Здороваюсь и слегка киваю, смотря на маму. На ней белоснежная шелковая блузка, широкие черные брюки, которые не скрывают тонких щиколоток. Она одета не так, как утром, что заставляет меня призадуматься — переоделась специально для мужа или сменила наряд после того, как отвезла меня сюда. Впрочем, какая разница? Я ведь тоже подбираю одежду, чтобы выразить свои эмоции или играть по правилам, от которых уже тошно.
— Здравствуй, мама, — здороваюсь официально, и от нее не скрывается тот факт, что делаю так нарочно. Самойлов следит, видимо, понимая, что между нами все еще носится со скоростью света черная кошка.
— Идемте. Лидия Павловна уже приготовила стол, — нарушает повисшую тишину мужчина, подхватывая жену под локоть. Шелк мнется, как и дребезжит на ее лице безупречная маска. На миг, не более. Но я успеваю заметить, и мне страшно признаться, но нравится.
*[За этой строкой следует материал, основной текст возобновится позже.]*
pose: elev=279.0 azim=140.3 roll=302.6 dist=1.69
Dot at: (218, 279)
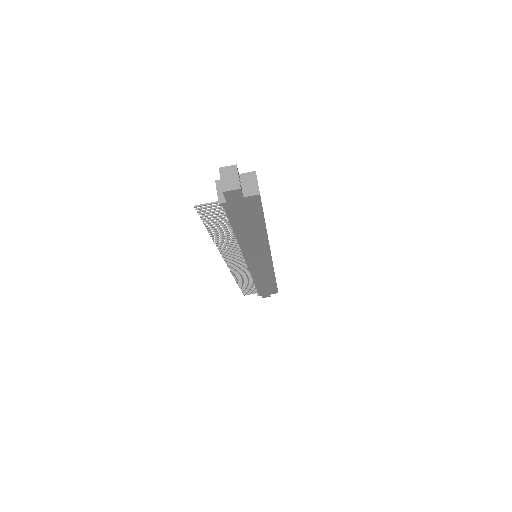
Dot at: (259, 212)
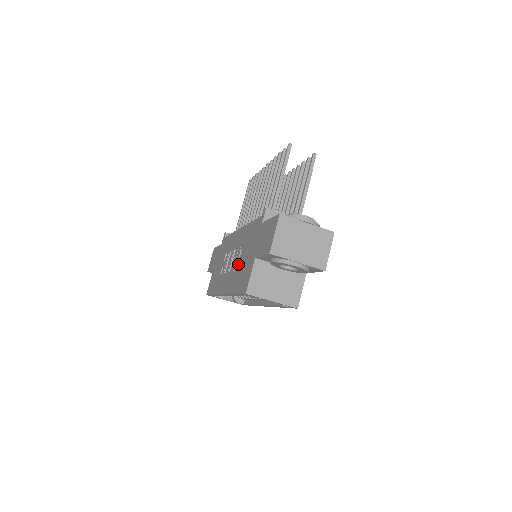
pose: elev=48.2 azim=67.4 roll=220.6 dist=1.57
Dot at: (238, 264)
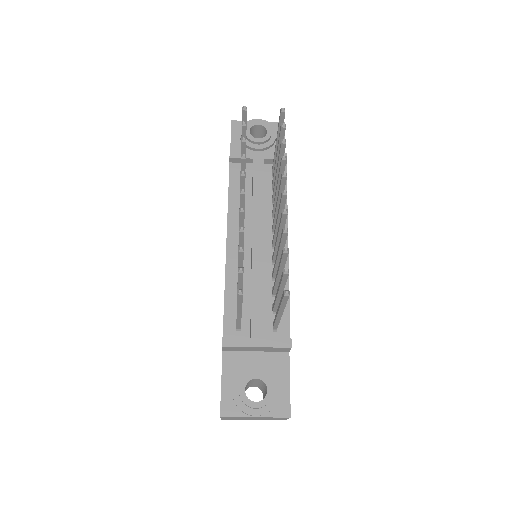
Dot at: occluded
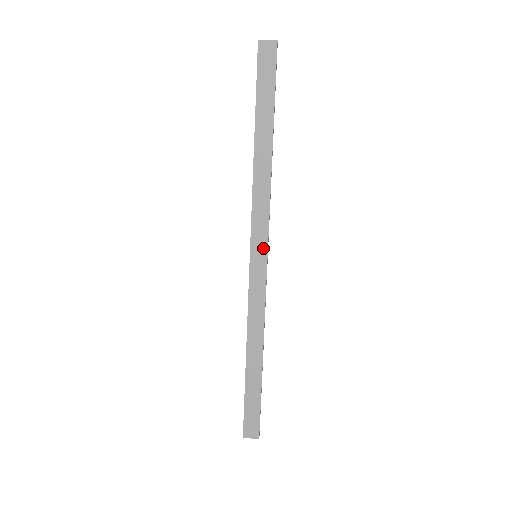
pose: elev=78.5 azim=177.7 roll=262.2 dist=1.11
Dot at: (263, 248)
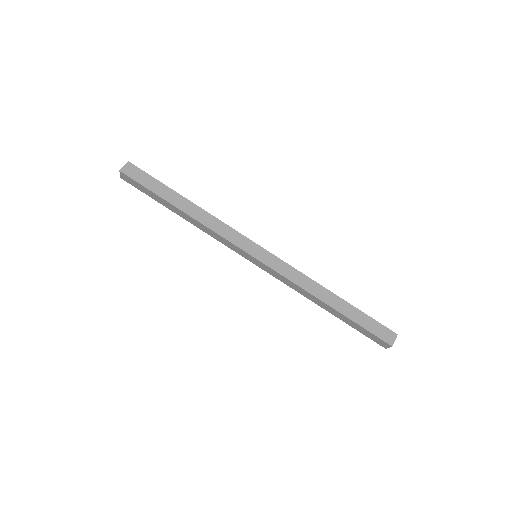
Dot at: (253, 246)
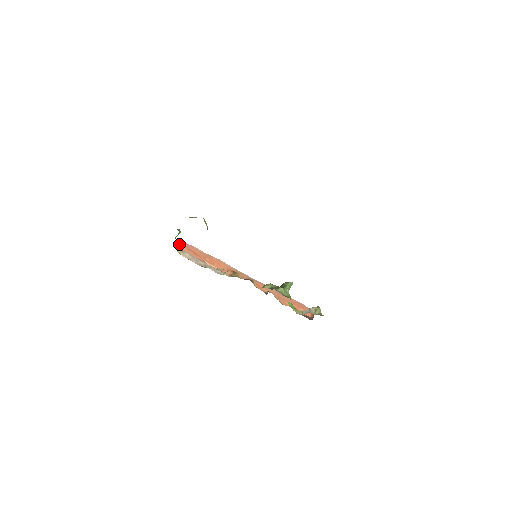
Станислав Валерьевич смотрит на меня и протягивает ладонь, видимо, решив, что я позволю себе взять его за руку. Но я не делаю этого, потому что еще рано. Замечаю, как морщится мама, но когда она видит, что я прохожу мимо, выдыхает. Напряжение, которое повисает между нами, можно резать ножом.
Входим в столовую, где уже накрыт праздничный стол. На миг мне кажется, что здесь по-семейному уютно, пока я не присматриваюсь к деталям. Мираж тает. Я ошиблась. Изысканная посуда, о цене которой мне даже страшно подумать, стоит на столе так, словно сейчас будет идти съемка для какой-нибудь люксовой рекламы, а не трое почти родственников сядут за стол, чтобы насладиться праздничным тортом. Вилки, ножи, ложки — все они разложены около тарелок, салфетки изогнуты под причудливыми углами. Даже вазы с цветами и подсвечники…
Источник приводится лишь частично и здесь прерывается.